Romy Rondeltap, 33, she/her, Mother.
As the head of board and founder of Building The Baileo, she creates art; community care, activism, cultural events, to fight against colonial hangovers. The foundation educates about the shadow sides of Dutch Colonial History and tries to light and uplift the hidden stories, history and voices. She revitalizes the Indigenous Moluccan culture, which was influenced by the forces of Colonialism, and she tries to create a legacy for the youth but also connect with other people to learn about our decolonial identity and culture. On the Moluccas, a baileo is a shared space that is the physical and spiritual heart of the community and the location for all important events. Because it has no walls, ancestral spirits can come and go as they please.
Romy fights against the statue of JP Coen in Hoorn, who was the slaughterer of her ancestors on the Banda Islands. This Martin Luther King statue is dedicated to this cause. See also Coen Building.

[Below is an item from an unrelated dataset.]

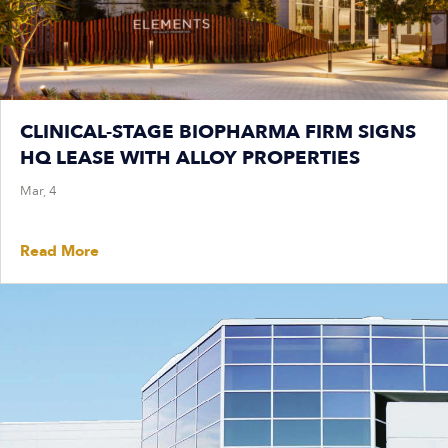
CLINICAL-STAGE BIOPHARMA FIRM SIGNS
HQ LEASE WITH ALLOY PROPERTIES
Mar, 4
Read More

Jan Pieterszoon Coen, 1587 - 1629, was director-general of the VOC and aimed to strengthen the VOC's position in the Far East. In 1671 he was appointed governor general. He was known for his conquest of Batavia (Jakarta). His greatest crime was the punitive expedition to the Banda Islands, part of the Moluccan Islands. In 1621 he had thousands of residents of the islands murdered after they delivered nutmeg to the English against agreements with the VOC. In 1893 he was honored with this statue on the central square of Hoorn, by Ferdinand Leenhoff. This statue has been controversial before it was even placed. Many protests have taken place for more than hundred years. In June 2020, Building the Baileo, Dekolonisatie Netwerk voormalig Nederlands Indië and WePromise organized a peaceful protest which still didn't result in removing the statue. The fight against colonial glorification and racism will continue, thanks to the persistence of heroes like Romy Rondeltap.
In 2012 a plaque was added to the statue in response to complaints that Jan Pietersz Coen had been a very brute despot, and shouldn't be honored with a statue. The city council chose to add a description instead of removing the statue. The fight to move the statue to the Westfries Museum will continue.